Security Considerations

Stratfor has in the past studied the security of the Suez Canal and has found that it has minimal security vulnerabilities. Though the canal is narrow enough so as to be threatened by small-arms fire, no Egyptian or other kind of militant organization has proved capable or equipped enough to disable the large ships that traverse the canal. Small arms, rocket-propelled grenades or even anti-tank missiles would not do the trick without a good bit of luck. It could be possible to obstruct traffic temporarily by scuttling a vessel, but even then it would be difficult to seriously disrupt the canal.

Anti-ship missiles would be necessary to disable a ship in the canal, but the prospect of a "boat bomb," as when the USS Cole was bombed in 2000, is a limited possibility at best. The area is patrolled by sea, land and air and is kept very secure. Attacks on the envisaged special economic zones are a more likely threat than attacks on actual canal infrastructure or on passing ships. Factories or cities filled with workers would be a relatively soft target for groups such as Wilayat Sinai or Ansar Beit al-Maqdis. The threat would become particularly pronounced if development displaced businesses and communities along the canal: Displacement and economic upheaval make fertile recruiting grounds for militant groups.
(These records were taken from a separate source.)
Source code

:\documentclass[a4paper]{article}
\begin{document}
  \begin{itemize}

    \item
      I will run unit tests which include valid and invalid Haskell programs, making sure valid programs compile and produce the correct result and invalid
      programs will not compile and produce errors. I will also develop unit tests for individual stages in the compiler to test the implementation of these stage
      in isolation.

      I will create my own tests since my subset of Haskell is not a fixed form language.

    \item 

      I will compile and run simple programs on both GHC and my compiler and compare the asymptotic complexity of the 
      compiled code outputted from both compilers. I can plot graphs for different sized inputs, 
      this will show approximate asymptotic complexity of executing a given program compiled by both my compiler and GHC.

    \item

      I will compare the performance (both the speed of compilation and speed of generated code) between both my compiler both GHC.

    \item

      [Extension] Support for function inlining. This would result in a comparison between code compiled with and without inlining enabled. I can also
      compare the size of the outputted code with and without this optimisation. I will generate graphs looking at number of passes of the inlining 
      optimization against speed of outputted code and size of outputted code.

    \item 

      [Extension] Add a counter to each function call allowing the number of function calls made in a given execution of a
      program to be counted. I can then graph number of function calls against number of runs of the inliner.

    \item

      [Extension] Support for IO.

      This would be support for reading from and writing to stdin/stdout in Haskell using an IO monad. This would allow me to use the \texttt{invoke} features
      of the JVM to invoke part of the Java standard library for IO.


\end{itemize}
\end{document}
The canal itself will arguably be in the most danger during the opening ceremonies in Ismailia, when the administration of Egyptian President Abdel Fatah al-Sisi hopes to demonstrate the success of its endeavors both to its own population and to the world. Al-Sisi himself will participate in a naval parade; freshly delivered French Rafale warplanes and U.S. F-16s will be flaunted; and numerous foreign dignitaries will be present. More than 10,000 Egyptian policemen will reportedly be tasked with securing the ceremony, so it is unlikely an incident will occur. Nevertheless, it is the perfect target for any militant group hoping to make a splash.

Showing Off for the World

Al-Sisi and his administration will devote as many resources to the Aug. 6 unveiling, both security and monetary, as necessary. Since coming to power by military coup in July 2013, al-Sisi has worked hard to restore the legitimacy of the Egyptian government and of the military-industrial complex that undergirds it. Sober economists may criticize Egypt for spending $8 billion on a project that, while beneficial in the long run, was not the most pressing issue facing Egypt. But such rationalizations fail to account for the international fanfare and domestic legitimacy al-Sisi hopes to gain from the re-opening. It is hardly a coincidence that on Aug. 3 al-Sisi finally signed a law that paves the way for long-delayed parliamentary elections in Egypt, yet another step toward restoring confidence in the Egyptian government.

Al-Sisi's administration is hoping that the completion of such a significant construction project, even with the numerous challenges ahead, will raise Egypt's estimation in the eyes of foreigners. $8 billion is a lot to spend for simply reducing wait time in the canal by a few hours, but it is a small sum if it means foreign powers will look at Egypt as a place for viable investment and if Egyptian citizens feel that after years of chaos, their government is capable of delivering on a promise aimed at the betterment of Egypt. In the ancient world, Egypt erected the colossal pyramids that to this day are Egypt's defining image. In modern times, Nasser nationalized the Suez Canal in 1956, built the Aswan Dam and jump-started Egypt's forays into industrialization by building large numbers of factories. Al-Sisi's strategy is similar, if less ambitious: Build to impress, and the rest will follow. Egypt has a long way to go before it can call its much-touted Suez Canal Area Development Project a success, but it has taken a 72-kilometer first step in the right direction.